Appearances can be deceptive – especially in restaurants with digital menus which feature photographs of what diners can expect to receive. What may look very appetizing on screen, often turns out to be a disappointment. A hot dish turns out to be cold. A cold dish taken out of the freezer has not yet defrosted – or the taste is nothing to write home about.
Most pasta, pizza, and dairy restaurants have very similar menus, but there is often a vast difference in the taste of dishes that carry the same name but are not of the same quality.

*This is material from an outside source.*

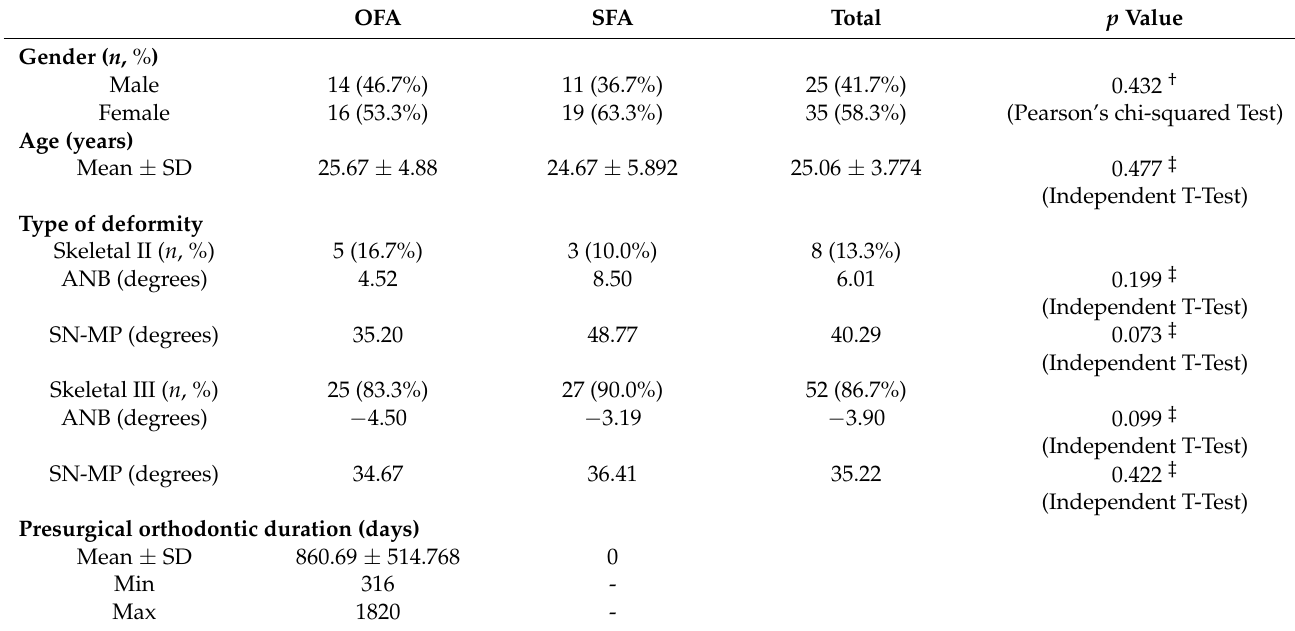
Table 1. The demographic data were compared by using Pearson’s chi-squared test ( † ) for gender, and the independent T-test ( ‡ ) for age. The cephalometric data were compared by using the independent T-test ( ‡ ). The duration of the presurgical orthodontic phase is also exhibited in the table. OFA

The sign over the window in Jerusalem’s Ben-Yehuda Pedestrian Mall reads “Pasta Machine” in large letters. Indeed, there is a pasta-making machine taking up a lot of window space. But any curious passerby may notice that at the end of a short passageway, there is a bare glimpse of tables and chairs that indicate that this may also be a restaurant.
Until one actually goes inside, it’s not certain that the bright yellow chairs around tables outside belong to this particular establishment, as an increasing number of eateries proliferate the Ben-Yehuda mall and its adjacent side streets, with tables and chairs spread out all over the place.
The restaurant is a pasta parlor with three kinds of pasta – casarecce which are short noodles with a groove down the center; campanelle, which are cone-shaped with ruffled edges; and rigatoni, which are similar to macaroni, but ridged.
Sampling the pasta
There are 12 choices, ranging in price from NIS 39 to NIS 52.
I chose the Truffles Taruto (NIS 46), which the menu described as roasted mushrooms with porcini sauce, cream, truffles, butter, arugula leaves, and Parmesan. To be honest, I couldn’t detect the cream, which doesn’t mean it wasn’t there. But in most restaurants that serve pasta with mushrooms, the two main ingredients are almost drowning in cream. In this case, the sauce was delicate both in composition and application – and a joy to the palate.
The Jerusalem Post had a longtime restaurant reviewer by the name of Haim Shapiro, whose pet peeve was canned mushrooms. In this case, it would be safe to say they were fresh.
What was somewhat off-putting was the fact that the restaurant, known as Pastito, uses only disposables for serving. There were plenty of pots and pans stacked on a shelf behind the counter, but the pasta arrived not on a plate but in a throw-away tub accompanied by a plastic fork.
However the quantity was more than enough for two, and I was pleased that I had not ordered one of the three available salads – Caesar (NIS 44); Panzanella (NIS 39), and Tuna Niçoise (NIS 46), each with its own special dressing. It was difficult enough to finish the contents of the pasta tub; there simply wasn’t room for any more.
A well-stocked refrigerator containing water, soft drinks, a variety of fruit juices, fuze tea, and an assortment of beers is in the dining area, where customers can take their time in choosing what they want to drink. Here the prices range from NIS 9 to NIS 16.
The premises are staffed by three young men who appeared to be Orthodox. They wore black velvet kippot, and one of them had ritual fringes peeping out from beneath his white T-shirt.
They were pleasant and polite, and service was quick.
They speak English as well as Hebrew, and may even speak Italian, as some of the ingredients are imported from Italy. The restaurant advertises itself as being “for real people,” and the food tubs have printed on the side “more pasta less drama.”
Among the other 11 offerings is Pastito Bolognese, made with vegan meat, tomato sauce, Parmesan, and fresh basil. Another is Carbonara Salmon, comprising smoked salmon, spinach, sweet potato, Parmesan, cream, black pepper, and, of course, the pasta of your choice.
- Pastito: The Pasta Project
- 14 Ben-Yehuda Street
- Jerusalem
- Tel: (02) 532-8823
- Kashrut: Mehadrin Jerusalem Rabbinate
The writer was not a guest of the restaurant.